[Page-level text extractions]
=== Begin Enclosure ===
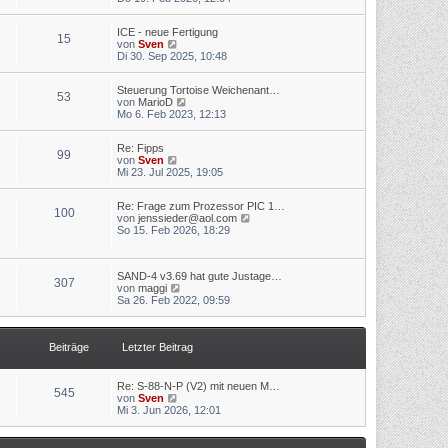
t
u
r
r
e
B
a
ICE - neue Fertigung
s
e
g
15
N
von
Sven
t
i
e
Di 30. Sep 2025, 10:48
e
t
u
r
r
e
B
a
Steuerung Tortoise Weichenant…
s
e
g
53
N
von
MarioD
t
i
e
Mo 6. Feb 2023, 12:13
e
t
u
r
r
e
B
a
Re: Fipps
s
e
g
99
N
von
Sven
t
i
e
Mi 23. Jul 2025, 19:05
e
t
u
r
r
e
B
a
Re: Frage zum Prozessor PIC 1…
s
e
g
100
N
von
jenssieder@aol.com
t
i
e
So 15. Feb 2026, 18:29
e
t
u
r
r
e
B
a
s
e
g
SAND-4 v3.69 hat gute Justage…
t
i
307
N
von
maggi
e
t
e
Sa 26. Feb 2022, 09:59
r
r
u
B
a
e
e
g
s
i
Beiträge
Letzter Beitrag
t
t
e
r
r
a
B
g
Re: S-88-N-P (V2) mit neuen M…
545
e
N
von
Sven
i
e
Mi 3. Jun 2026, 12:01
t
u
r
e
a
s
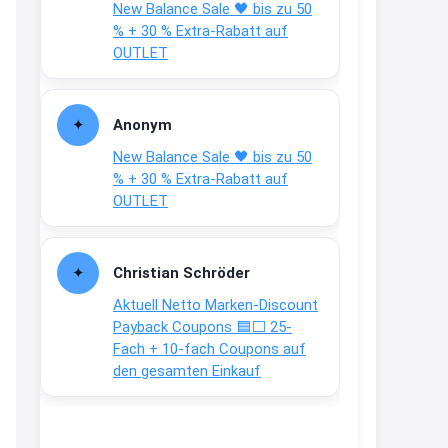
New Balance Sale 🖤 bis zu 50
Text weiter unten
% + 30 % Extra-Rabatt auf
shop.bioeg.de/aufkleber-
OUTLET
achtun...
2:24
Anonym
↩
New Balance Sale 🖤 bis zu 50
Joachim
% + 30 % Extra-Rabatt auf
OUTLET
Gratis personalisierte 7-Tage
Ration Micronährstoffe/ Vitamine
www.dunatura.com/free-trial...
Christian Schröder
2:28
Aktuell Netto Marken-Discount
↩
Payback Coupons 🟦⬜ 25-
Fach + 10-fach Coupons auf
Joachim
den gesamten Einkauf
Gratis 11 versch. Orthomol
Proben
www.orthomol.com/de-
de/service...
=== End Enclosure ===
Work item — Repeat the preceding records exactly but drop the images.

Final answer —
t
u
r
r
e
B
a
ICE - neue Fertigung
s
e
g
15
N
von
Sven
t
i
e
Di 30. Sep 2025, 10:48
e
t
u
r
r
e
B
a
Steuerung Tortoise Weichenant…
s
e
g
53
N
von
MarioD
t
i
e
Mo 6. Feb 2023, 12:13
e
t
u
r
r
e
B
a
Re: Fipps
s
e
g
99
N
von
Sven
t
i
e
Mi 23. Jul 2025, 19:05
e
t
u
r
r
e
B
a
Re: Frage zum Prozessor PIC 1…
s
e
g
100
N
von
jenssieder@aol.com
t
i
e
So 15. Feb 2026, 18:29
e
t
u
r
r
e
B
a
s
e
g
SAND-4 v3.69 hat gute Justage…
t
i
307
N
von
maggi
e
t
e
Sa 26. Feb 2022, 09:59
r
r
u
B
a
e
e
g
s
i
Beiträge
Letzter Beitrag
t
t
e
r
r
a
B
g
Re: S-88-N-P (V2) mit neuen M…
545
e
N
von
Sven
i
e
Mi 3. Jun 2026, 12:01
t
u
r
e
a
s
New Balance Sale 🖤 bis zu 50
Text weiter unten
% + 30 % Extra-Rabatt auf
shop.bioeg.de/aufkleber-
OUTLET
achtun...
2:24
Anonym
↩
New Balance Sale 🖤 bis zu 50
Joachim
% + 30 % Extra-Rabatt auf
OUTLET
Gratis personalisierte 7-Tage
Ration Micronährstoffe/ Vitamine
www.dunatura.com/free-trial...
Christian Schröder
2:28
Aktuell Netto Marken-Discount
↩
Payback Coupons 🟦⬜ 25-
Fach + 10-fach Coupons auf
Joachim
den gesamten Einkauf
Gratis 11 versch. Orthomol
Proben
www.orthomol.com/de-
de/service...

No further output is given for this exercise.